(Pictures paired with source code)
□ □ □ □ □
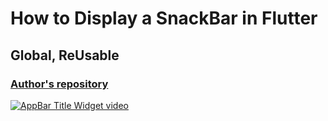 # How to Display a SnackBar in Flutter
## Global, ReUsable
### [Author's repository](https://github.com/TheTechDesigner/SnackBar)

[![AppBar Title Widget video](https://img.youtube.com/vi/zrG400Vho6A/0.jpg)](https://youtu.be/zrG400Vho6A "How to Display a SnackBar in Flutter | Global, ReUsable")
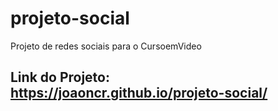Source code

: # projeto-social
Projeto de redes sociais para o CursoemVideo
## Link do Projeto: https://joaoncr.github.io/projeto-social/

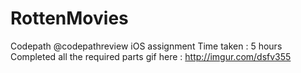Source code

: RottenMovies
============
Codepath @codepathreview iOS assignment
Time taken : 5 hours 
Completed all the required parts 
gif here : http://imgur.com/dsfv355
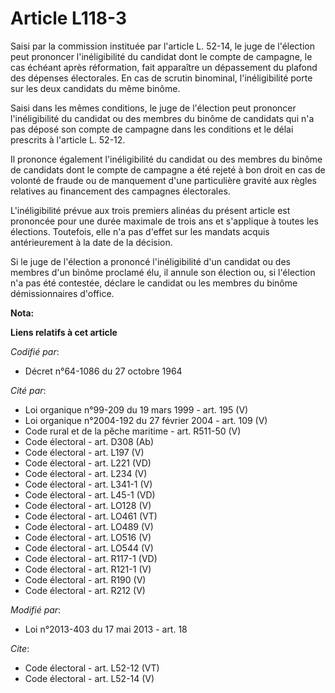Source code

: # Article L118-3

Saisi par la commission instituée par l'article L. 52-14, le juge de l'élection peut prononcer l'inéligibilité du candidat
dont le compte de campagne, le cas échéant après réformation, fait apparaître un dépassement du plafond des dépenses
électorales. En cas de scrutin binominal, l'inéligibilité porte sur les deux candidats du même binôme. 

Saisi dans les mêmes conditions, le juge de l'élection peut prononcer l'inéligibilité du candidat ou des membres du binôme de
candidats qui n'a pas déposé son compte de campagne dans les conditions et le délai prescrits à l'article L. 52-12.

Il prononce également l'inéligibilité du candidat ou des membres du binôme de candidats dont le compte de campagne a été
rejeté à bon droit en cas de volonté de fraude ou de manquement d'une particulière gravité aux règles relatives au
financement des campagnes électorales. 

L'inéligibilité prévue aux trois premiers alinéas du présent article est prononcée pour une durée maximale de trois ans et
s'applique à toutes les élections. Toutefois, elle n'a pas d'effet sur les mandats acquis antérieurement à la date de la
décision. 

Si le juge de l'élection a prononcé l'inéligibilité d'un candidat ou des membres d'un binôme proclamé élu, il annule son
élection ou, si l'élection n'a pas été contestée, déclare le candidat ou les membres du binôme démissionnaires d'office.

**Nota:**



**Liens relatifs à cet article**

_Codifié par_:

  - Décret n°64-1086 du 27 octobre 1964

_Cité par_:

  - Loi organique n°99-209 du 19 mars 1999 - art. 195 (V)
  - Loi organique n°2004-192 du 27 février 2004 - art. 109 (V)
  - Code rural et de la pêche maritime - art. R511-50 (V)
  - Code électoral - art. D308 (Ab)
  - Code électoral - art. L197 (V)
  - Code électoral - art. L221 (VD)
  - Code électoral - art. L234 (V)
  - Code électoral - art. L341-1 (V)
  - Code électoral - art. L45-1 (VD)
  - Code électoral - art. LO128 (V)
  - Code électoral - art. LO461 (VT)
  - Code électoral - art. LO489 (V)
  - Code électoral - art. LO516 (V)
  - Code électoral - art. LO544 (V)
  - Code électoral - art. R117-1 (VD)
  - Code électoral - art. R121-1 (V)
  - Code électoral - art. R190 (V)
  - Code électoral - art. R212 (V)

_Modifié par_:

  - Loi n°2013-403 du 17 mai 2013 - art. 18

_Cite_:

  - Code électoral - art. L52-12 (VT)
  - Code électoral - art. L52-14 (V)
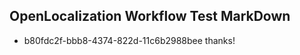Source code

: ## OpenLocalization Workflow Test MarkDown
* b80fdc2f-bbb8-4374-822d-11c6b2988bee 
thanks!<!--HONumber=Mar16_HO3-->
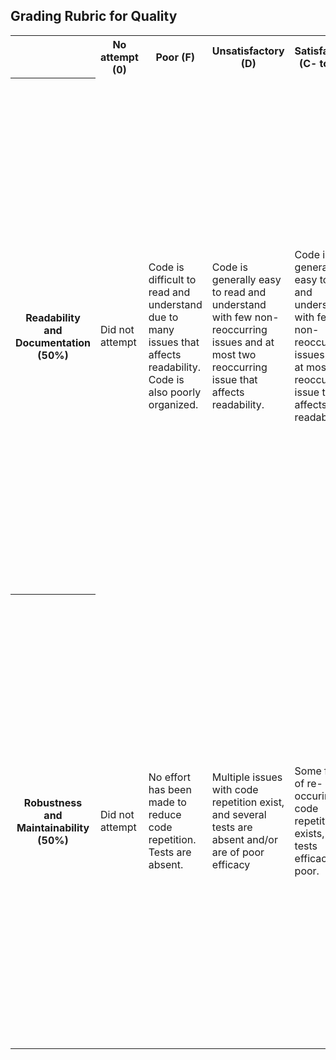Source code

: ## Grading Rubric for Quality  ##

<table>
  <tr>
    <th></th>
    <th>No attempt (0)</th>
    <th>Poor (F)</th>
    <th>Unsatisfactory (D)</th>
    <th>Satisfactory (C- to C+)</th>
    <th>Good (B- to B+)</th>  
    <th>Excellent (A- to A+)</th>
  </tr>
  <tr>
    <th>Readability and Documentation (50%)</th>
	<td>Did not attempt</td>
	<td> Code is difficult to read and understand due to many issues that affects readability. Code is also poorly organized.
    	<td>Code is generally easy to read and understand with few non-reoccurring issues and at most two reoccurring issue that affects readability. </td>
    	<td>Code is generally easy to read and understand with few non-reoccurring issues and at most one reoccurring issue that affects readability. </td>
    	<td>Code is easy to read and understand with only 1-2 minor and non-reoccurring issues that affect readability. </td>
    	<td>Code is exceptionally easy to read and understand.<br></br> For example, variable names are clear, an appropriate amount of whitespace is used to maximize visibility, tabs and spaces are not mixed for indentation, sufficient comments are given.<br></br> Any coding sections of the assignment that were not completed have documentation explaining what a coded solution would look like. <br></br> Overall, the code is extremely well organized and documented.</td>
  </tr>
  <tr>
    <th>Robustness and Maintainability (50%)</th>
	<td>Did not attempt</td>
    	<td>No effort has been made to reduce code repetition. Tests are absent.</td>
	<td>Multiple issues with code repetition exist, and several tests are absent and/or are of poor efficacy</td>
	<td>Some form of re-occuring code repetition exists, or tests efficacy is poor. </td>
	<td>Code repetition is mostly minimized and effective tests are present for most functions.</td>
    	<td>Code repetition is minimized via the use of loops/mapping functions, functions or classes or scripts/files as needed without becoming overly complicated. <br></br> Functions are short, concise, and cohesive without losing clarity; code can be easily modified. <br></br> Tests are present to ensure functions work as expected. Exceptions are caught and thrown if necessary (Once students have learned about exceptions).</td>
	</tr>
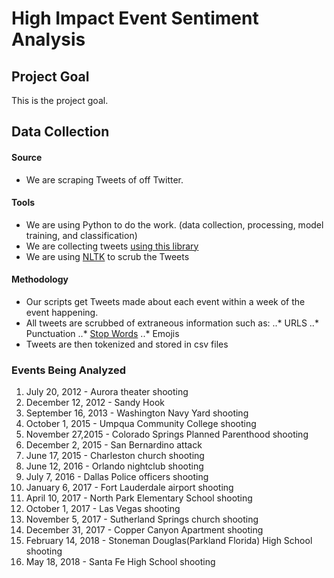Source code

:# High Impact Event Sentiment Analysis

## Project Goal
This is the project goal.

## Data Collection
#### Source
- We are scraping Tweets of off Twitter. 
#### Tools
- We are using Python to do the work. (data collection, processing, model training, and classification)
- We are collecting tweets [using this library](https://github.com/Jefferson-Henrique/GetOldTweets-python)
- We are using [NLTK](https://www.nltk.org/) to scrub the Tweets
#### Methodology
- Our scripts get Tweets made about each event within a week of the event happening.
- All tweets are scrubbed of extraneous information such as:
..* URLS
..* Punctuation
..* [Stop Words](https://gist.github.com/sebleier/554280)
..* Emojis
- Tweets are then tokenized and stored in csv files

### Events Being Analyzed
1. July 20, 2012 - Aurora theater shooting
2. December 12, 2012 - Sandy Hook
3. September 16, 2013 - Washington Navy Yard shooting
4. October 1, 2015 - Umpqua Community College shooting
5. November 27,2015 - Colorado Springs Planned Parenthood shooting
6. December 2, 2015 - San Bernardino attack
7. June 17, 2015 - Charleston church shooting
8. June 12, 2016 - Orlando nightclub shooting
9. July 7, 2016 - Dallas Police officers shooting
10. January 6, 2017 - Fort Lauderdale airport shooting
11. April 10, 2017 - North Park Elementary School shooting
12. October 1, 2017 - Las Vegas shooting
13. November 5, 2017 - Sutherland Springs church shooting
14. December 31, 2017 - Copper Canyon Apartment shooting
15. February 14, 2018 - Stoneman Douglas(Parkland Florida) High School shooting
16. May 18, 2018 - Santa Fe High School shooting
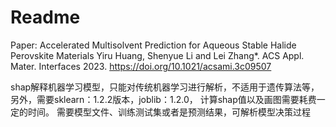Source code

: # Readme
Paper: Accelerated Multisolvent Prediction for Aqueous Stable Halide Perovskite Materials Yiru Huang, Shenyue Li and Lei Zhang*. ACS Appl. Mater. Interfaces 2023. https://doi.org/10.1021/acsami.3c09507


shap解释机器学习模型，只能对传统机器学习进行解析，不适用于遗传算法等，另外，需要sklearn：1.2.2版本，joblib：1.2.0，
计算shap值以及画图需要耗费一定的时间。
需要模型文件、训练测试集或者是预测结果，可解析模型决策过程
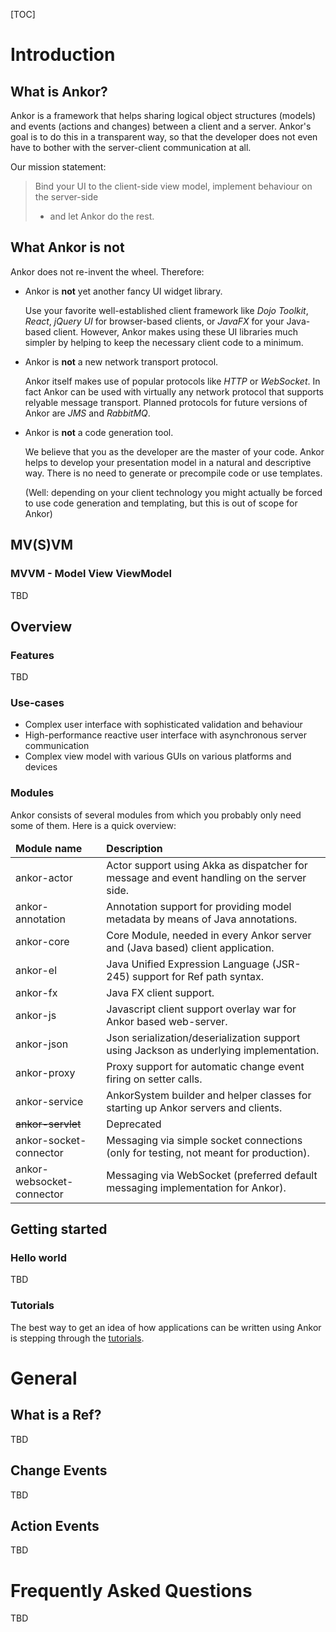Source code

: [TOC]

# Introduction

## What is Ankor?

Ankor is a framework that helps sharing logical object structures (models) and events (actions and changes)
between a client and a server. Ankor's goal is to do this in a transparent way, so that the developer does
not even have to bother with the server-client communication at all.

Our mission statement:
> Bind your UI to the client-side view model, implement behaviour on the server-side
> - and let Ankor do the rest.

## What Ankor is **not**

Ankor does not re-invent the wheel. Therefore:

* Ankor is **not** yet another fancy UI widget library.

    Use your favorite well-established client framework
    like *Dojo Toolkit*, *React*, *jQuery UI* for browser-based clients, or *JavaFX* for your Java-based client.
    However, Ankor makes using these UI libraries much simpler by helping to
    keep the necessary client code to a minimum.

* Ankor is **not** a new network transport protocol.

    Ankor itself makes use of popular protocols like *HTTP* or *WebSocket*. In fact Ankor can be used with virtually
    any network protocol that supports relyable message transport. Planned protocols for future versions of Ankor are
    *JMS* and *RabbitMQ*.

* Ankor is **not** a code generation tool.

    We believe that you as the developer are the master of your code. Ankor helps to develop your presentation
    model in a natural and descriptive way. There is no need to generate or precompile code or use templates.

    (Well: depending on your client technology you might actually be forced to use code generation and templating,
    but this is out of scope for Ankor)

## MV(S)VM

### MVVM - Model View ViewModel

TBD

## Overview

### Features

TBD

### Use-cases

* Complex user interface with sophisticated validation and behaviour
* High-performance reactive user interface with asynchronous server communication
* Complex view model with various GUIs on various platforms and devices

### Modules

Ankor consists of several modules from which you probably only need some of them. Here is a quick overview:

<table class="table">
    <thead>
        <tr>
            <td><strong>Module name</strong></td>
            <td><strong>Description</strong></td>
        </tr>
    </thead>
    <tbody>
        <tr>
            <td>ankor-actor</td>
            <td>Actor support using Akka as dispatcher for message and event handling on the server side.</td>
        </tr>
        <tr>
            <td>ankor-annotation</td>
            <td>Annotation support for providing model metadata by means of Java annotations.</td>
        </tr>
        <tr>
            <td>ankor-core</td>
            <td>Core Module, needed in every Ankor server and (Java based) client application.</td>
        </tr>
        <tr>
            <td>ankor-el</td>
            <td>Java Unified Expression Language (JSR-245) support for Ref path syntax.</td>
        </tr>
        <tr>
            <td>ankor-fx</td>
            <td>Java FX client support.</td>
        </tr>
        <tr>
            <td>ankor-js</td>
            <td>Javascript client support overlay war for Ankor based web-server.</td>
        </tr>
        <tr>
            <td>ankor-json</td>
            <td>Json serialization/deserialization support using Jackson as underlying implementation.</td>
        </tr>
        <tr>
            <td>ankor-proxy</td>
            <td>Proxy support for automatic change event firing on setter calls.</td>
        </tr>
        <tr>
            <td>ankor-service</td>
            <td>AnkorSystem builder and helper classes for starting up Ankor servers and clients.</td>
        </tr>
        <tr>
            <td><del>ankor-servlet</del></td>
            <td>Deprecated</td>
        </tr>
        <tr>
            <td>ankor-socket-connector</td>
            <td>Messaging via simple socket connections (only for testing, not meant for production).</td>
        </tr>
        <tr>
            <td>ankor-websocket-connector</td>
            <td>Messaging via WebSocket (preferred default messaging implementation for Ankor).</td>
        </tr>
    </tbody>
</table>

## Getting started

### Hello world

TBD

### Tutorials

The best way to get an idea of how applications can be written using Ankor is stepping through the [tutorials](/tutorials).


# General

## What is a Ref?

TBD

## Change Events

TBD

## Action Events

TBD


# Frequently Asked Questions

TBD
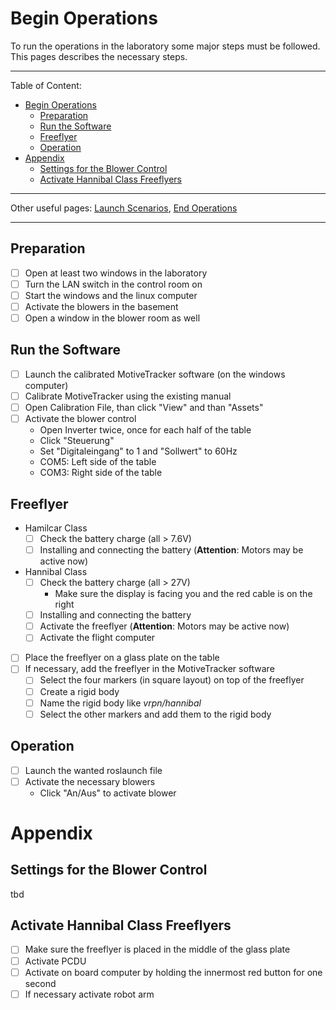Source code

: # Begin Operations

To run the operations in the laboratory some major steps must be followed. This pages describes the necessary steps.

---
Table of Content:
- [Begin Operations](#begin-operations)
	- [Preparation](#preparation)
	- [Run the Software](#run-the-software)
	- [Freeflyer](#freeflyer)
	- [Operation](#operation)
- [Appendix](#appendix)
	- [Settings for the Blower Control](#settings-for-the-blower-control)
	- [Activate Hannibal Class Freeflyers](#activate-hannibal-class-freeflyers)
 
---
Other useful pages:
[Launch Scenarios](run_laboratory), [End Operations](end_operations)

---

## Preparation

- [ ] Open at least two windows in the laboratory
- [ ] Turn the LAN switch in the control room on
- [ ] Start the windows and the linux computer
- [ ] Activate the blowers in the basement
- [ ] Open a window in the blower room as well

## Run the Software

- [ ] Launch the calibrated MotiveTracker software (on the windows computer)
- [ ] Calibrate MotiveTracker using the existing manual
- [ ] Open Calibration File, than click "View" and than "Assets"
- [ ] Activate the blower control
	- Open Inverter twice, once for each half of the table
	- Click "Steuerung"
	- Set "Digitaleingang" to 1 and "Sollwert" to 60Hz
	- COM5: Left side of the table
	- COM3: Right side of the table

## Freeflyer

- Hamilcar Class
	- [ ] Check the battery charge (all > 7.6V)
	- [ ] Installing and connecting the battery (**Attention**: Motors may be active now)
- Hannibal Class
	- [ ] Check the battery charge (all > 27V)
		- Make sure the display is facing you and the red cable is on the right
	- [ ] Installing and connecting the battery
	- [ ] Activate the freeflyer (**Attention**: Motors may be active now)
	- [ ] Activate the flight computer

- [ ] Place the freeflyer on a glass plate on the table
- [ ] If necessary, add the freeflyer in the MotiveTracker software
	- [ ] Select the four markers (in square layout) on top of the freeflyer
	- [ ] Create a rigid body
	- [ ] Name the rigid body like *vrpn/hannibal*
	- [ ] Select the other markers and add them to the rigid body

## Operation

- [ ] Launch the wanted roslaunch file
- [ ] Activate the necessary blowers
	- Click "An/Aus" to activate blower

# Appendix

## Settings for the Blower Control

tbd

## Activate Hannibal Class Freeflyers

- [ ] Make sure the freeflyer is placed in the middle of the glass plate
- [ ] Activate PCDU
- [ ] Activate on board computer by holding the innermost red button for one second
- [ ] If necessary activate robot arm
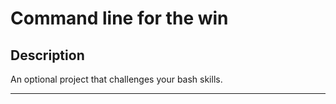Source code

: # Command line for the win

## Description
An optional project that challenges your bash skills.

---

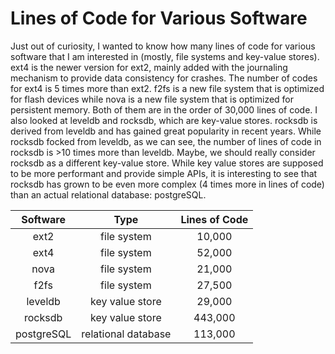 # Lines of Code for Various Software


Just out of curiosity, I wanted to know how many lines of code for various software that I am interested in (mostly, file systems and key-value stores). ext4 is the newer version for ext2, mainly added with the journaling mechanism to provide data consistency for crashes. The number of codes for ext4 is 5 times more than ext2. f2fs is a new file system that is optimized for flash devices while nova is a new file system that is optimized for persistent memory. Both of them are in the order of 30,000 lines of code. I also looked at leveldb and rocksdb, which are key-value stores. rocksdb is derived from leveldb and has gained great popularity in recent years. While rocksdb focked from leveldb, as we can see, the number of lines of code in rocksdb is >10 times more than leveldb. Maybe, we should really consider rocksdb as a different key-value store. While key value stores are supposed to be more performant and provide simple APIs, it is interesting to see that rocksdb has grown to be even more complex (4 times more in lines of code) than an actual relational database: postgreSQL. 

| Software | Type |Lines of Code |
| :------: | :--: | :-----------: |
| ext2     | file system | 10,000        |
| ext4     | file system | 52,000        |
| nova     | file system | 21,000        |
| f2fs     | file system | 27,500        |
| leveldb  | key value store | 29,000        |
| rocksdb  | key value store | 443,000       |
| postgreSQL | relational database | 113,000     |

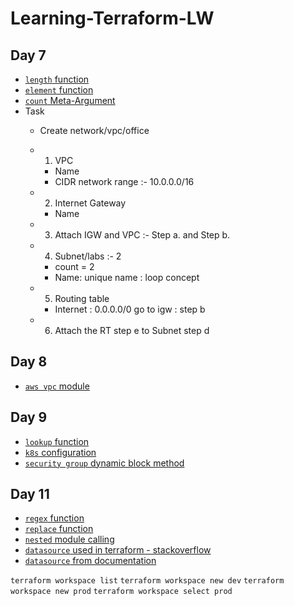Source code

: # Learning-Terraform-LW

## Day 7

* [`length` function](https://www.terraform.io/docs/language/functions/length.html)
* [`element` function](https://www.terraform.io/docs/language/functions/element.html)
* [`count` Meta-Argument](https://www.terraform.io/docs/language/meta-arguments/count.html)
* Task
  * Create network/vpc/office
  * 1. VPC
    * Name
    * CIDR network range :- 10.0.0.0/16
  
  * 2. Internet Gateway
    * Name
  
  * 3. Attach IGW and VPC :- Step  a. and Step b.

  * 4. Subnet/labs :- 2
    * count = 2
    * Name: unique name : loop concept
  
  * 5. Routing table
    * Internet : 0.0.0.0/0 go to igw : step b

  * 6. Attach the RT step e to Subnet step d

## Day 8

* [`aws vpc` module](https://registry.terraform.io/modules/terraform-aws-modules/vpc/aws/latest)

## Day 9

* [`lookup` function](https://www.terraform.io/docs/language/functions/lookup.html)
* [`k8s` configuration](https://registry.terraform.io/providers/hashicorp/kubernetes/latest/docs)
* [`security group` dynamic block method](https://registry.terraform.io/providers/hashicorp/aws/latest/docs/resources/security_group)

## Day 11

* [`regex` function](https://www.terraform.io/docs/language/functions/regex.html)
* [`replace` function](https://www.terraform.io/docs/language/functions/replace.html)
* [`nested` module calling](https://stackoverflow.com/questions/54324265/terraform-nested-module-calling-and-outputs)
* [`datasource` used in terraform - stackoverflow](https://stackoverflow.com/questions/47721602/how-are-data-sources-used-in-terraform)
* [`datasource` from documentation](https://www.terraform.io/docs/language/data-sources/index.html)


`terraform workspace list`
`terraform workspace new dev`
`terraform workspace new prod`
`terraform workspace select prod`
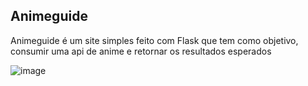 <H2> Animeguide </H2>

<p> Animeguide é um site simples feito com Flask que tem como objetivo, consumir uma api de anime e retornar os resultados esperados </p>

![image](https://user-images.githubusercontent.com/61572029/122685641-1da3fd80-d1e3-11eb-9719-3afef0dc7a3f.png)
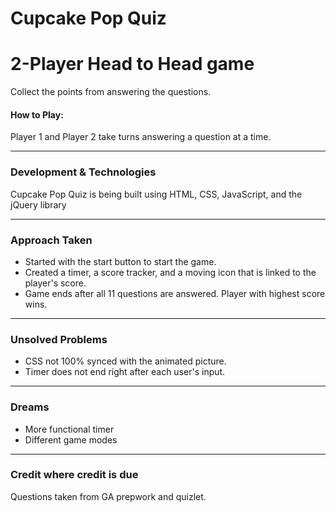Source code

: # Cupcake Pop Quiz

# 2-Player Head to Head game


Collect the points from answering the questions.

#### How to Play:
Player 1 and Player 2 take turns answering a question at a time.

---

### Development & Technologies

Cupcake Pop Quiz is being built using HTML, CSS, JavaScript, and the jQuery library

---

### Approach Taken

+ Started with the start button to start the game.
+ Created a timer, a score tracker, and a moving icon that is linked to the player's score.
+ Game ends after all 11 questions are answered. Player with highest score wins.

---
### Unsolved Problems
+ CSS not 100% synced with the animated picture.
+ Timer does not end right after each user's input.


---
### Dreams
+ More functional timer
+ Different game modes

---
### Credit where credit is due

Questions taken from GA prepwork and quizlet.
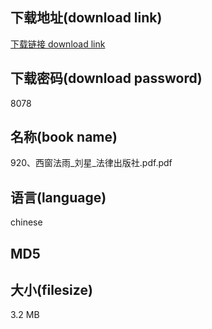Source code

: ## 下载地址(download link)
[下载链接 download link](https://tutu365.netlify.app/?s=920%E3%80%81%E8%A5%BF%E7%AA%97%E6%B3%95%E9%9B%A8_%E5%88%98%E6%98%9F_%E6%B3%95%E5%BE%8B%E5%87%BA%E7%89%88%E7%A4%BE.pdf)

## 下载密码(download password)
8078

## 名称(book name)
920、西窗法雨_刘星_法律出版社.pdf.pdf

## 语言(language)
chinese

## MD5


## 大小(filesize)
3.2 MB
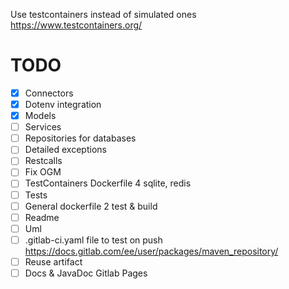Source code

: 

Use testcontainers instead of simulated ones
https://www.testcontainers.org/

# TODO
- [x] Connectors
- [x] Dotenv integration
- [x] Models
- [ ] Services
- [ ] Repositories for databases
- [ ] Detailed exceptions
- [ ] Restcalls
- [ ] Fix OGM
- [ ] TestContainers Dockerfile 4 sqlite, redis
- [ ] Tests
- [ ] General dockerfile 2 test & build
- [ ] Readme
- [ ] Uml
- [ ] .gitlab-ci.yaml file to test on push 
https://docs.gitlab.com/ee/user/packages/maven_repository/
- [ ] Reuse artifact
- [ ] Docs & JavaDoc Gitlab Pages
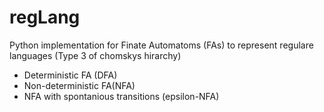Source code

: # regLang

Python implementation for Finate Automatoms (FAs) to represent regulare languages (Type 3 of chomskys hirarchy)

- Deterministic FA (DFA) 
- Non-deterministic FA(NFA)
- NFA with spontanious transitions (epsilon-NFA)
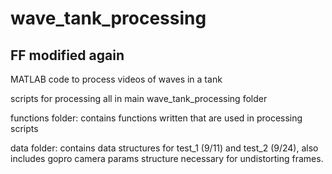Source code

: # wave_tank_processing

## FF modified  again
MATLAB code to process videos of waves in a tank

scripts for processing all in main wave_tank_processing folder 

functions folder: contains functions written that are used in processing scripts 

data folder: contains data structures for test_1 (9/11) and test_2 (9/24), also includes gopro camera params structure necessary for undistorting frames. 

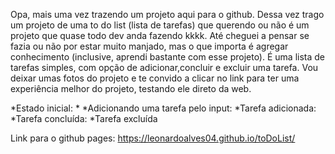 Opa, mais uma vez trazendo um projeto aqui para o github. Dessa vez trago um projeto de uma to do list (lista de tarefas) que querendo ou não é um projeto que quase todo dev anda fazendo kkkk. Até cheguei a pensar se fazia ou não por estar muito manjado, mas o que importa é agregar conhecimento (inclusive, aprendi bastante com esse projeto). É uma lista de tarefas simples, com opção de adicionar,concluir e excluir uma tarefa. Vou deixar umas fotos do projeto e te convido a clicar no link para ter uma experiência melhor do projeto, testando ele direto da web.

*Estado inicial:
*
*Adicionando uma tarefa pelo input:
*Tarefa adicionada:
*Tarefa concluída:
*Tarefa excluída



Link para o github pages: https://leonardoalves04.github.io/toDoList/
□ □ □ □ □
Exercise details —
Filter the lines above, keeping only those that contain the word "glass", and copy each kept line in full.

Solved problem —
- [ ] Place the freeflyer on a glass plate on the table
- [ ] Make sure the freeflyer is placed in the middle of the glass plate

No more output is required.